Но можно утверждать нечто более фундаментальное, если исходить из духа самих произведений и взглянуть свежим взглядом на это превознесение высоким модернизмом самости, которое антиполитическими критиками приводилось в качестве довода в пользу идеи о субъективизме модернизма (в этом они сходились со сталинистской традицией). Я, однако, хочу выдвинуть альтернативный тезис, сказав, что модернистское интроспективное исследование глубинных импульсов сознания и даже самого бессознательного всегда сопровождалось утопическим чувством надвигающегося преобразования или преображения этой «самости». «Ты должен изменить свою жизнь!» — говорит у Рильке торс античного бога, задавая парадигму; у Д. Г. Лоуренса немало размышлений об этом полнейшем и радикальном преобразовании, из которого обязательно возникнут новые люди. Теперь нам необходимо понять, что эти чувства, выраженные в связи с субъективностью, могли появиться только параллельно похожему ощущению в отношении общества и собственно предметного мира. Дело в том, что предметный мир, приблизившийся к индустриализации и модернизации, содрогается, замерев на пороге не менее важной и даже утопической трансформации, через которую, как всем кажется, должна пройти и «самость». Ведь это не просто момент тэйлоризации и новых фабрик; им отмечается также вступление большей части европейских стран в парламентскую систему, в которой впервые начинают играть роль новые большие партии рабочего класса, которые чувствовали, особенно в Германии, что они вот-вот добьются гегемонии. Перри Андерсон убедительно доказал то, что модернизм в искусстве (хотя по некоторым другим причинам он отвергает саму категорию модернизма) тесно связан с ветрами перемен, дующими со стороны больших новых социальных движений радикального направления[268]
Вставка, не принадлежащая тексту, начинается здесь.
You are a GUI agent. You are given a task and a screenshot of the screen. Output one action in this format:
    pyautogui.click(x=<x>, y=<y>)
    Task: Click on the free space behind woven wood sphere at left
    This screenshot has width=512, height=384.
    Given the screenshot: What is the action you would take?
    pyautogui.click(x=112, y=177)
. Высокий модернизм не выражает сами эти ценности; скорее, он складывается в открытом ими пространстве, и присущие ему формальные ценности Нового и обновления вместе с его утопическим чувством преображения самости и мира должны — в том смысле, который еще предстоит изучить — рассматриваться в значительной степени как отголоски надежд и оптимизма этого великого периода, в котором первую скрипку играл Второй интернационал. Что касается самих произведений, образцовые работы Джона Верджера по кубизму[269] содержат более подробный анализ того, как эта новая, внешне совершенно формалистская живопись пропитывается утопическим духом, который будет сокрушен скверным применением индустриализации на полях сражения Первой мировой войны. Этот новый утопизм только отчасти является прославлением новой технологии, как в футуризме; он выражается в широком спектре импульсов и увлечений, которые в конечном счете касаются намечающегося преобразования самого общества.III. Культурное овеществление и «облегчение» постмодерна
Все это представляется иначе при изучении в синхронии: иными словами, чувство, испытываемое людьми постмодерна к модерну, больше скажет нам о самом постмодернизме, чем о системе, которую он сместил и сверг. Если модернизм считал себя невероятной революцией в культурном производстве, то постмодернизм мыслит себя в качестве возобновления производства как такового после долгого периода косности и жизни среди мертвых памятников. Само слово «производство» — в 1960-е годы ставшее весьма назойливым припевом, хотя тогда оно обычно обозначало предельно пустые, абстрактные, аскетичные и формалистские начинания (такие, как ранние «тексты» Соллерса) — все-таки, как выясняется теперь, когда мы глядим в прошлое, что-то значило, указывало на подлинное обновление в том предмете, который оно и должно было обозначать.
Думаю, что нам стоит поговорить теперь о чувстве облегчения, которое дает постмодерн в целом, то есть об оглушительном прорыве заторов и высвобождении новой продуктивности, которая ранее, в последний период модернизма, была в каком-то смысле на взводе, но замороженной, запертой подобно скованным судорогой мускулам. Это высвобождение было чем-то гораздо более важным, чем просто смена поколений (за время установившегося в итоге канонического царствования самого модерна друг друга сменило несколько поколений), хотя оно и сделало что-то с коллективным пониманием того, что, собственно, представляют собой поколения. Символически следует как можно чаще подчеркивать тот момент (который в большинстве американских университетов приходится на конец 1950-х и начало 1960-х годов), когда «классики» модерна проникли в образовательную систему, попав в списки литературы, изучаемой в колледжах (до этого мы читали Паунда самостоятельно, а на факультетах английской литературы тогда только-только дошли до Теннисона). Это уже была своего рода революция, с непредвиденными последствиями, революция, заставившая признать тексты модернизма, но одновременно лишившая их запала, словно бы бывших радикалов наконец назначили на официальные должности.